Intrinsic camera parameters:
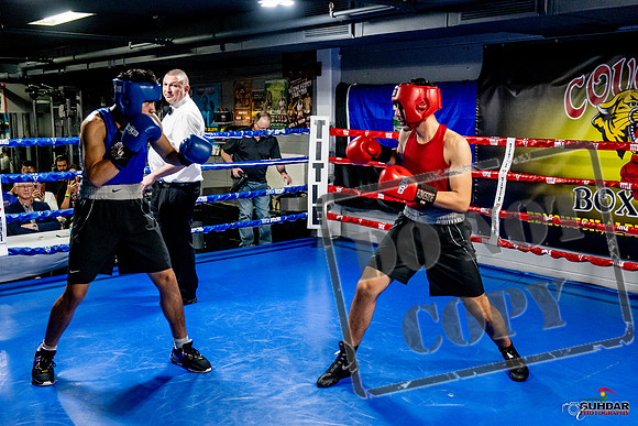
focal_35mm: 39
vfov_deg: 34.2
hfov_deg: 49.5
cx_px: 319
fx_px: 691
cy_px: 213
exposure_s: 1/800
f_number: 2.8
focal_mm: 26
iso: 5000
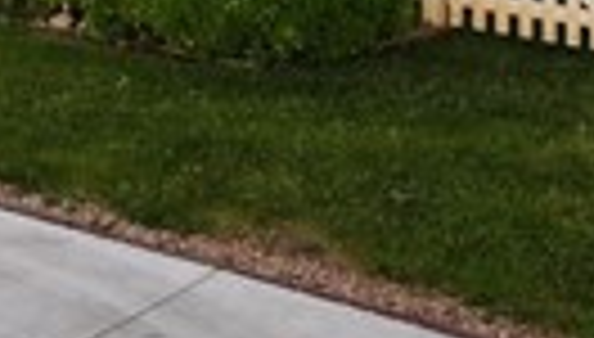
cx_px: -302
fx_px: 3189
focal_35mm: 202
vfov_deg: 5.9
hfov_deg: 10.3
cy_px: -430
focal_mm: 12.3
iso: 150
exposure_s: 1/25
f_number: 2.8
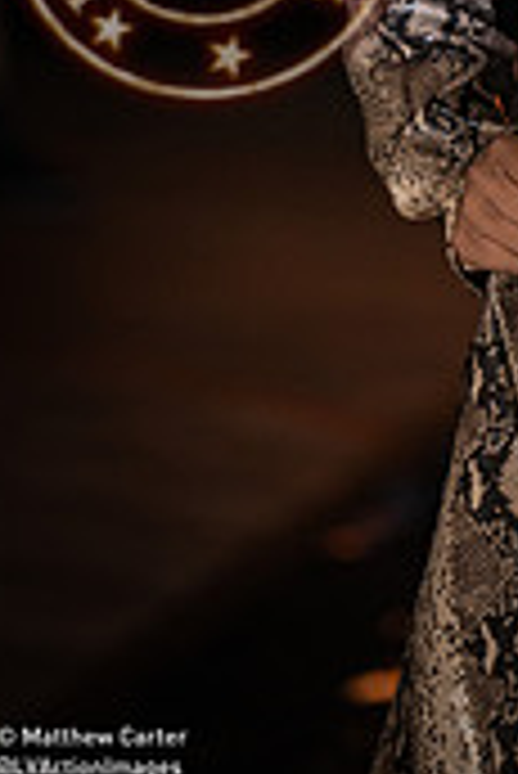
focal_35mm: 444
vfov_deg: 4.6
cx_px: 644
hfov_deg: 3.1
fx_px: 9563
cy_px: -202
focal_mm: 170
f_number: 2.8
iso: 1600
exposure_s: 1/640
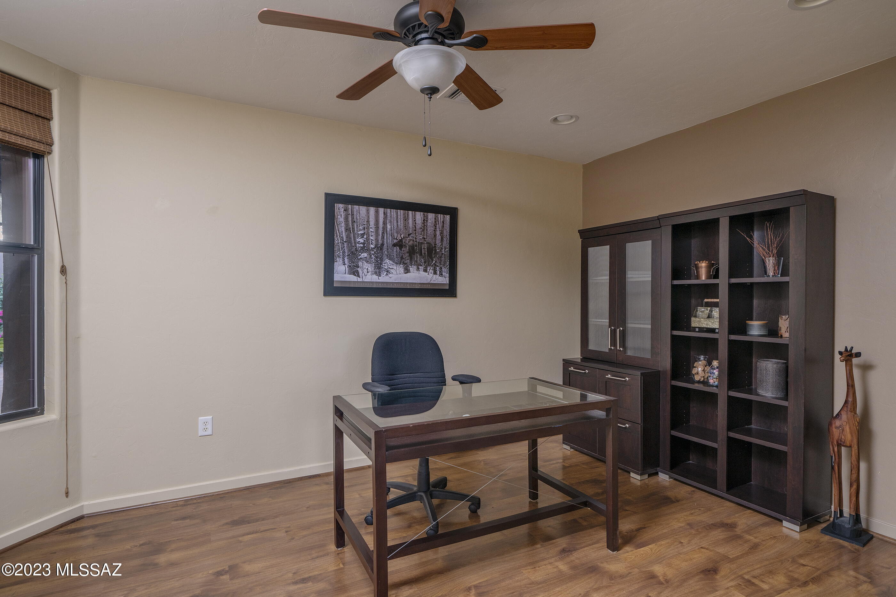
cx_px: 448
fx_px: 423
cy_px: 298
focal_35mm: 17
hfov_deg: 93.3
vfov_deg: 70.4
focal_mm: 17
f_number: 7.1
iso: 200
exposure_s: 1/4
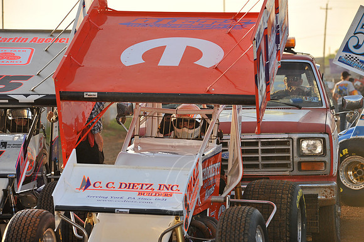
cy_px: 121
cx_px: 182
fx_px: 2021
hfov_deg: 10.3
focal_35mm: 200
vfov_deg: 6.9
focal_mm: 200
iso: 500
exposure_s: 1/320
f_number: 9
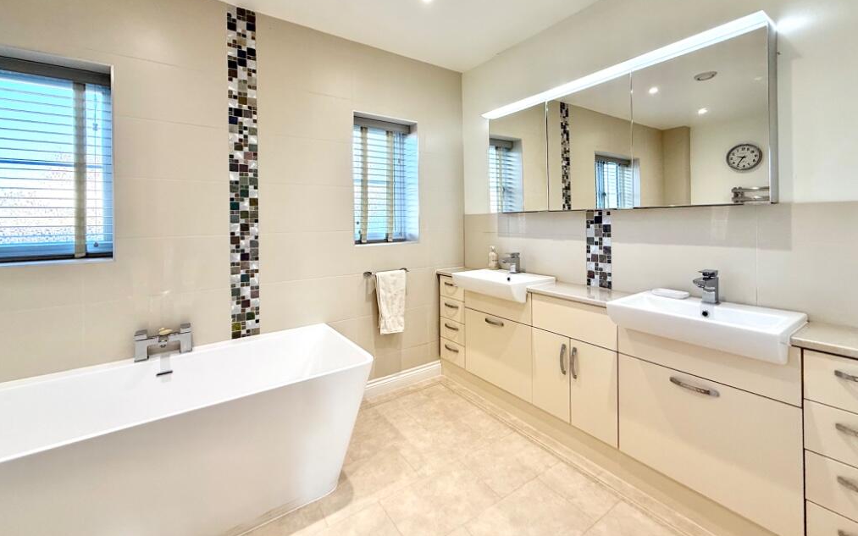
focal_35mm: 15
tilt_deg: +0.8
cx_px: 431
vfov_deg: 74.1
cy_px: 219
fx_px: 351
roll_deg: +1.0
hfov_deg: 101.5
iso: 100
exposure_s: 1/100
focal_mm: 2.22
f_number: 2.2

TASK DIRECTIONS:
Could you write out again, exactly, the lines from the line containing "f_number: 7.1" through the last line of the records above? Leave out the pictures.

SOLUTION TO THIS EXERCISE:
f_number: 7.1
iso: 200
exposure_s: 1/4
cy_px: 121
cx_px: 182
fx_px: 2021
hfov_deg: 10.3
focal_35mm: 200
vfov_deg: 6.9
focal_mm: 200
iso: 500
exposure_s: 1/320
f_number: 9
focal_35mm: 15
tilt_deg: +0.8
cx_px: 431
vfov_deg: 74.1
cy_px: 219
fx_px: 351
roll_deg: +1.0
hfov_deg: 101.5
iso: 100
exposure_s: 1/100
focal_mm: 2.22
f_number: 2.2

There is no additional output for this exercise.